(Jimin)
Hee-Ran'ın Seoul'den uzaklaşmak istediğini dile getirdiğinde hem şaşırmış hem de onun için endişelenmiştim.
Tek başına dağ evinde kalması tehlikeli olabilirdi ve haberleşmemiz zorlaşabilirdi.Zaten son birkaç gündür bitkin ve halsiz olması sebebiyle onun adına endişeleniyorum şimdi bunun üzerine böyle bir şey istemesi tam olmuştu.
Elimde kalan dosyaları masanın üzerine bıraktıktan sonra koltuğa yaslanıp Hee-Ran'ın bu isteğini düşünmeye başladım.
Gerçekten buradaki tempo onu yıpratmıştı, burası onun bedenine fazla gelmişti.
Tabiki orada kalmasına izin verecektim ama bir çözüm yolu bulmalıydım ki aklım onda kalmasın.
Koltukta otururken hafifçe yan tarafıma dönüp yumuşak ses tonumla onu korkutmadan konuşmaya başladım.
"Hee-Ran buradan gitmek isteme sebebini anlayabiliyorum ve aslında bir bakıma da haklısın ama dağ evinde kalmak senin için tehlike içermez mi?"
Yüzünü düşürmüş, parmaklarıyla oynarken konuşmaya başlamıştı.
"Farkındayım Jimin bu tehlikeli ama burada kaldıkça da acı çekiyorum..Birkaç gün önce bu salonda yaşanılanları kafamdan silemiyorum."
Ne diyebilirdim ki fazlasıyla haklıydı.Hem sevdiği adamla yaşadığı bu tatsız olayı nasıl unutabilirdi?
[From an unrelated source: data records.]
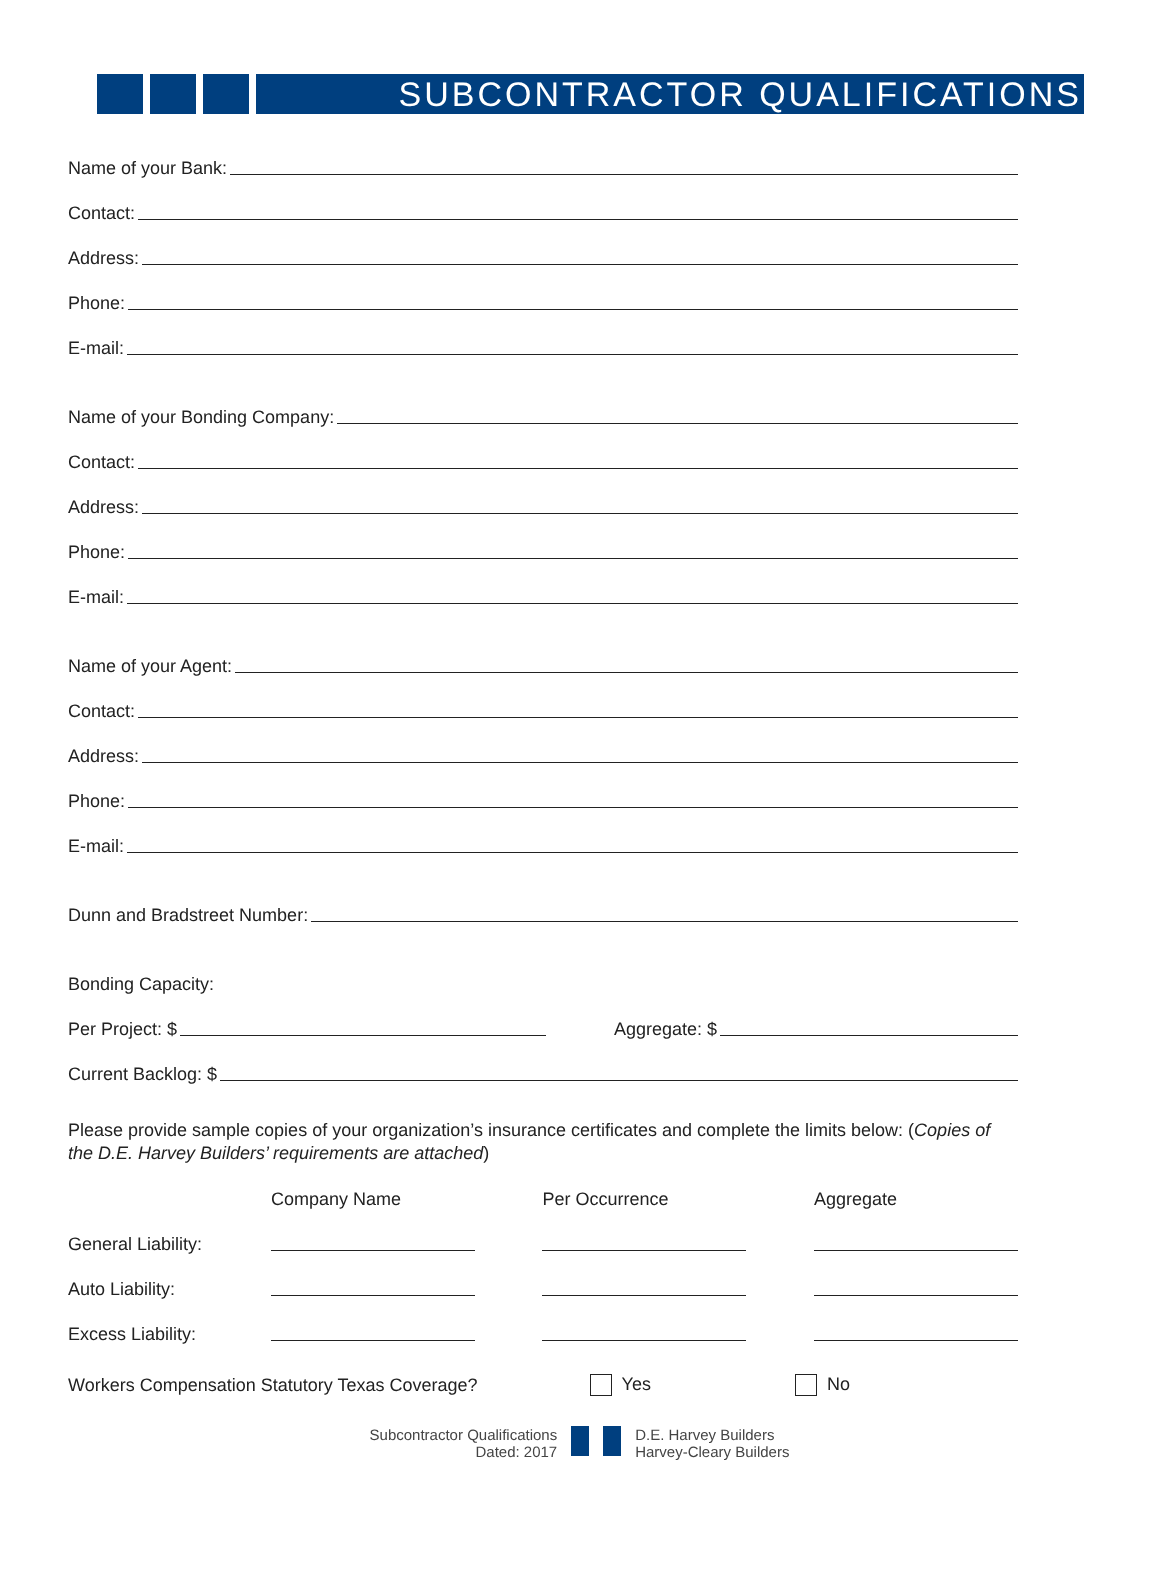SUBCONTRACTOR QUALIFICATIONS
Name of your Bank:
Contact:
Address:
Phone:
E-mail:
Name of your Bonding Company:
Contact:
Address:
Phone:
E-mail:
Name of your Agent:
Contact:
Address:
Phone:
E-mail:
Dunn and Bradstreet Number:
Bonding Capacity:
Per Project: $ Aggregate: $
Current Backlog: $
Please provide sample copies of your organization’s insurance certificates and complete the limits below: (Copies of the D.E. Harvey Builders’ requirements are attached)
| | Company Name | Per Occurrence | Aggregate |
| General Liability: | | | |
| Auto Liability: | | | |
| Excess Liability: | | | |
Workers Compensation Statutory Texas Coverage? Yes No
Subcontractor Qualifications
Dated: 2017
D.E. Harvey Builders
Harvey-Cleary Builders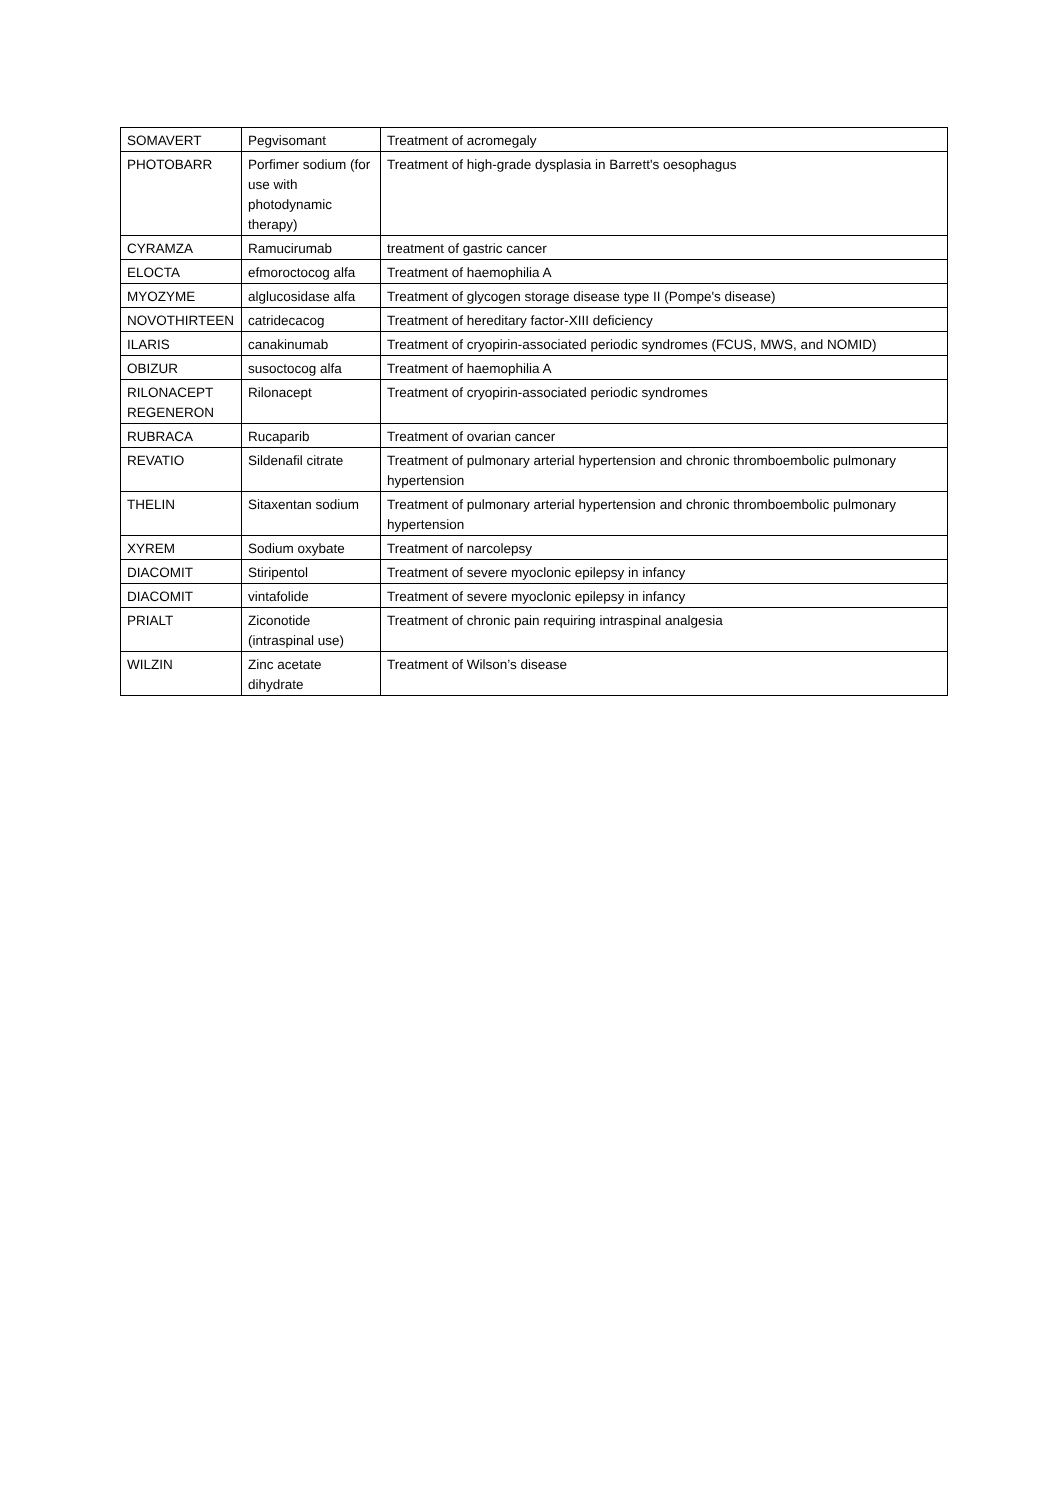| SOMAVERT | Pegvisomant | Treatment of acromegaly |
| PHOTOBARR | Porfimer sodium (for use with photodynamic therapy) | Treatment of high-grade dysplasia in Barrett's oesophagus |
| CYRAMZA | Ramucirumab | treatment of gastric cancer |
| ELOCTA | efmoroctocog alfa | Treatment of haemophilia A |
| MYOZYME | alglucosidase alfa | Treatment of glycogen storage disease type II (Pompe's disease) |
| NOVOTHIRTEEN | catridecacog | Treatment of hereditary factor-XIII deficiency |
| ILARIS | canakinumab | Treatment of cryopirin-associated periodic syndromes (FCUS, MWS, and NOMID) |
| OBIZUR | susoctocog alfa | Treatment of haemophilia A |
| RILONACEPT REGENERON | Rilonacept | Treatment of cryopirin-associated periodic syndromes |
| RUBRACA | Rucaparib | Treatment of ovarian cancer |
| REVATIO | Sildenafil citrate | Treatment of pulmonary arterial hypertension and chronic thromboembolic pulmonary hypertension |
| THELIN | Sitaxentan sodium | Treatment of pulmonary arterial hypertension and chronic thromboembolic pulmonary hypertension |
| XYREM | Sodium oxybate | Treatment of narcolepsy |
| DIACOMIT | Stiripentol | Treatment of severe myoclonic epilepsy in infancy |
| DIACOMIT | vintafolide | Treatment of severe myoclonic epilepsy in infancy |
| PRIALT | Ziconotide (intraspinal use) | Treatment of chronic pain requiring intraspinal analgesia |
| WILZIN | Zinc acetate dihydrate | Treatment of Wilson’s disease |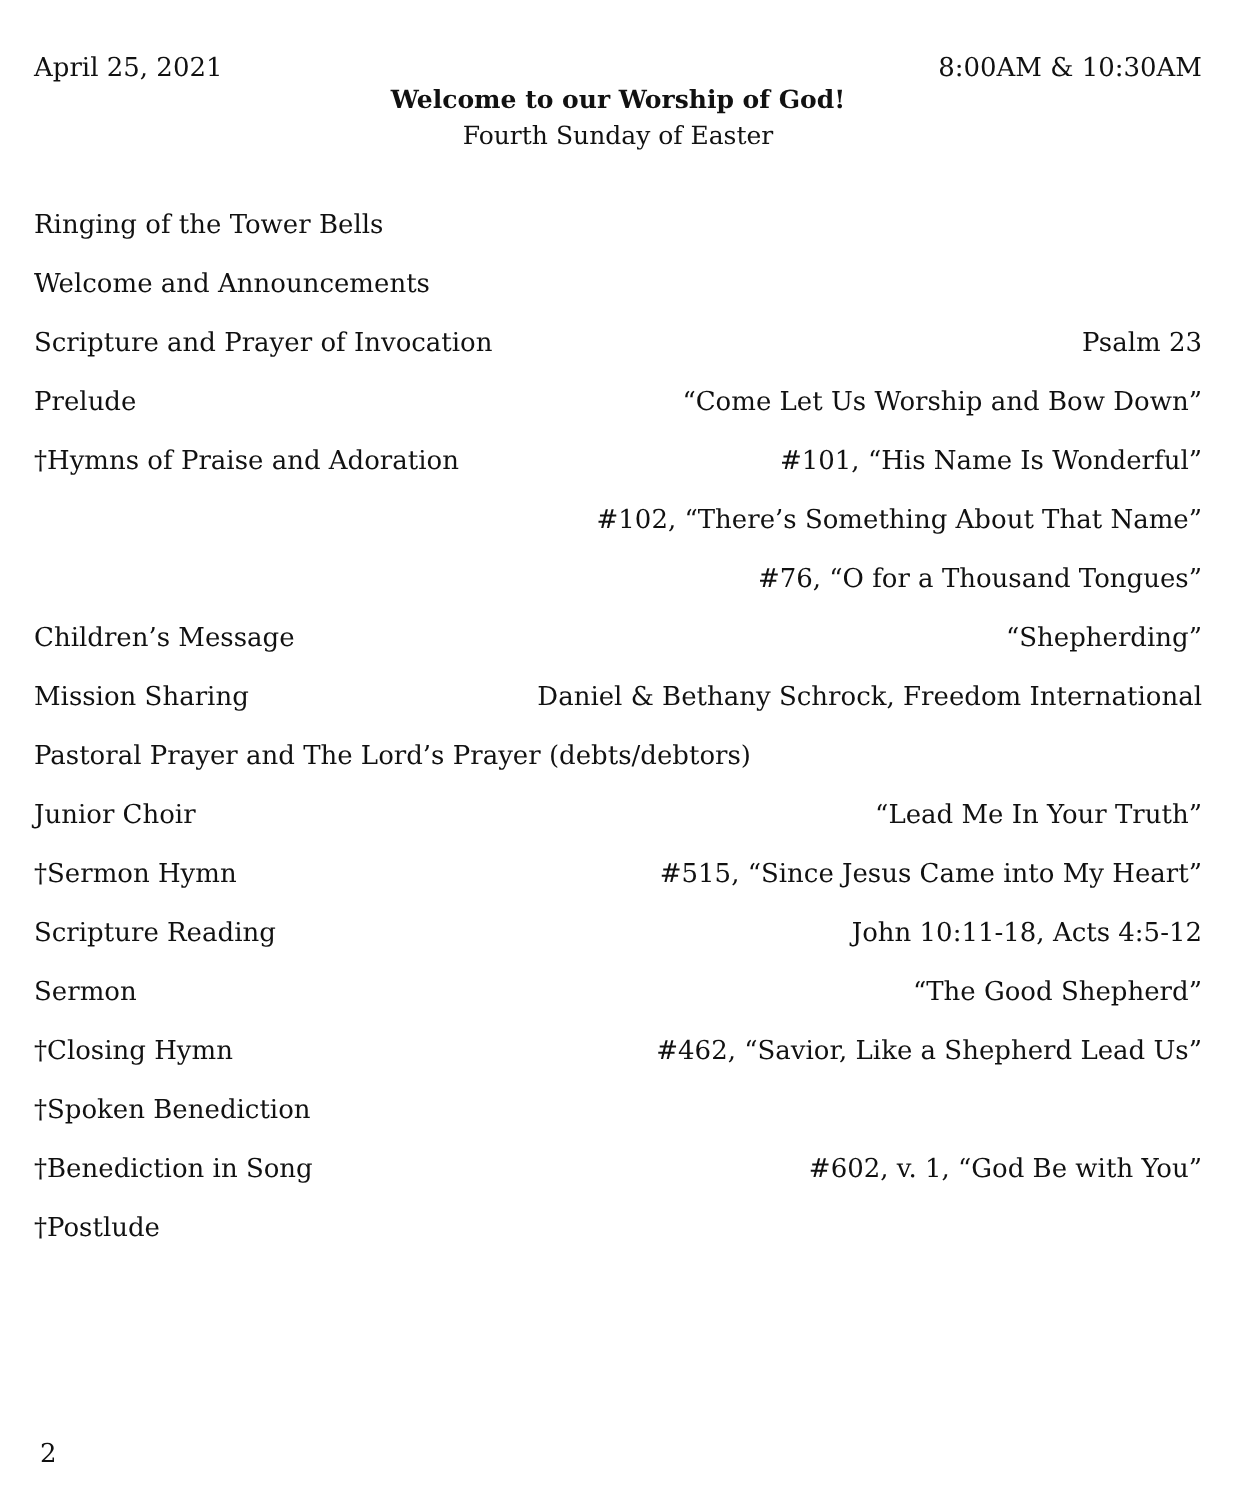April 25, 2021 8:00AM & 10:30AM
Welcome to our Worship of God!
Fourth Sunday of Easter
Ringing of the Tower Bells
Welcome and Announcements
Scripture and Prayer of Invocation Psalm 23
Prelude “Come Let Us Worship and Bow Down”
†Hymns of Praise and Adoration #101, “His Name Is Wonderful”
#102, “There’s Something About That Name”
#76, “O for a Thousand Tongues”
Children’s Message “Shepherding”
Mission Sharing Daniel & Bethany Schrock, Freedom International
Pastoral Prayer and The Lord’s Prayer (debts/debtors)
Junior Choir “Lead Me In Your Truth”
†Sermon Hymn #515, “Since Jesus Came into My Heart”
Scripture Reading John 10:11-18, Acts 4:5-12
Sermon “The Good Shepherd”
†Closing Hymn #462, “Savior, Like a Shepherd Lead Us”
†Spoken Benediction
†Benediction in Song #602, v. 1, “God Be with You”
†Postlude
2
Hem ondan unutmasını istersem bencillik etmiş olmaz mıydım?
"Hee-Ran şuan hissettiklerini az çok anlayabiliyorum ama bende senin için endişeleniyorum..Hem her zaman geldiğimde evde duyduğum ses bir an da kesilecek bu da benim için pek kolay değil."
"Şuan için beni affetsen olmaz mı Jimin? Sadece kendimi düşündüğüm için üzgünüm ama daha fazla burada kalıp Taehyung'u unutmamı zorlaştırmak istemiyorum."
Biraz düşündükten sonra kafamı onaylarcasına sallayıp konuştum.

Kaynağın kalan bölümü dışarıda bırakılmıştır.